======== RECORDED DATA ========

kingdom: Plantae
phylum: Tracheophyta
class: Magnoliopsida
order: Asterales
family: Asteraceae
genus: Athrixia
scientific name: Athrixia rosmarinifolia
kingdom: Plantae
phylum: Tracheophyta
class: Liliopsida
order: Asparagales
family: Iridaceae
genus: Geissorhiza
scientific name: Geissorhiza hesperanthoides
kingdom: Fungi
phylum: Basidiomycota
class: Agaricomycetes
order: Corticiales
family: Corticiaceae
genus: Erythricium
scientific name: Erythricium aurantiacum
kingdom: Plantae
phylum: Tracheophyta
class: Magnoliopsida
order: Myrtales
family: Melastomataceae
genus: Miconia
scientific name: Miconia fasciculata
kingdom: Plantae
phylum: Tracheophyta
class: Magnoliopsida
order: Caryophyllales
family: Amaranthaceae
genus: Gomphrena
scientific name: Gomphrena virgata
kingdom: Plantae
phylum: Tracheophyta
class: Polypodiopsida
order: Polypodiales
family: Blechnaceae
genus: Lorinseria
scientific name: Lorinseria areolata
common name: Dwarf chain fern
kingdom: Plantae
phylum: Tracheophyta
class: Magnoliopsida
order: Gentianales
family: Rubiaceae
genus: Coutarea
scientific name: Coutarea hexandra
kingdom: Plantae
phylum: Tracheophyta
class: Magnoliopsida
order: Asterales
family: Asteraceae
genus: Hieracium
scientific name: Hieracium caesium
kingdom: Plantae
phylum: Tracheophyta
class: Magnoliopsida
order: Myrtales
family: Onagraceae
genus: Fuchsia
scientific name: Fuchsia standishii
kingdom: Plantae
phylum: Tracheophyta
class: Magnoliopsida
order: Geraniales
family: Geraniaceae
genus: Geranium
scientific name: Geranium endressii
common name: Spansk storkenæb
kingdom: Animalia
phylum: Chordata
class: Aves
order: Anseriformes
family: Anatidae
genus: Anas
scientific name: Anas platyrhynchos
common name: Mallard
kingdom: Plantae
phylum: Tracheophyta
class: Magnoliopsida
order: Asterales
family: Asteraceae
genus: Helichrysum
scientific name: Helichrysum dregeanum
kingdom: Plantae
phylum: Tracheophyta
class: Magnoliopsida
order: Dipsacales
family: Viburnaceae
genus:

========

WHAT NEEDS TO BE DONE:
Could you rewrite the material above, changing every "scientific name" to "species" and leaving everything else as it is?

THE COMPLETED TASK:
kingdom: Plantae
phylum: Tracheophyta
class: Magnoliopsida
order: Asterales
family: Asteraceae
genus: Athrixia
species: Athrixia rosmarinifolia
kingdom: Plantae
phylum: Tracheophyta
class: Liliopsida
order: Asparagales
family: Iridaceae
genus: Geissorhiza
species: Geissorhiza hesperanthoides
kingdom: Fungi
phylum: Basidiomycota
class: Agaricomycetes
order: Corticiales
family: Corticiaceae
genus: Erythricium
species: Erythricium aurantiacum
kingdom: Plantae
phylum: Tracheophyta
class: Magnoliopsida
order: Myrtales
family: Melastomataceae
genus: Miconia
species: Miconia fasciculata
kingdom: Plantae
phylum: Tracheophyta
class: Magnoliopsida
order: Caryophyllales
family: Amaranthaceae
genus: Gomphrena
species: Gomphrena virgata
kingdom: Plantae
phylum: Tracheophyta
class: Polypodiopsida
order: Polypodiales
family: Blechnaceae
genus: Lorinseria
species: Lorinseria areolata
common name: Dwarf chain fern
kingdom: Plantae
phylum: Tracheophyta
class: Magnoliopsida
order: Gentianales
family: Rubiaceae
genus: Coutarea
species: Coutarea hexandra
kingdom: Plantae
phylum: Tracheophyta
class: Magnoliopsida
order: Asterales
family: Asteraceae
genus: Hieracium
species: Hieracium caesium
kingdom: Plantae
phylum: Tracheophyta
class: Magnoliopsida
order: Myrtales
family: Onagraceae
genus: Fuchsia
species: Fuchsia standishii
kingdom: Plantae
phylum: Tracheophyta
class: Magnoliopsida
order: Geraniales
family: Geraniaceae
genus: Geranium
species: Geranium endressii
common name: Spansk storkenæb
kingdom: Animalia
phylum: Chordata
class: Aves
order: Anseriformes
family: Anatidae
genus: Anas
species: Anas platyrhynchos
common name: Mallard
kingdom: Plantae
phylum: Tracheophyta
class: Magnoliopsida
order: Asterales
family: Asteraceae
genus: Helichrysum
species: Helichrysum dregeanum
kingdom: Plantae
phylum: Tracheophyta
class: Magnoliopsida
order: Dipsacales
family: Viburnaceae
genus:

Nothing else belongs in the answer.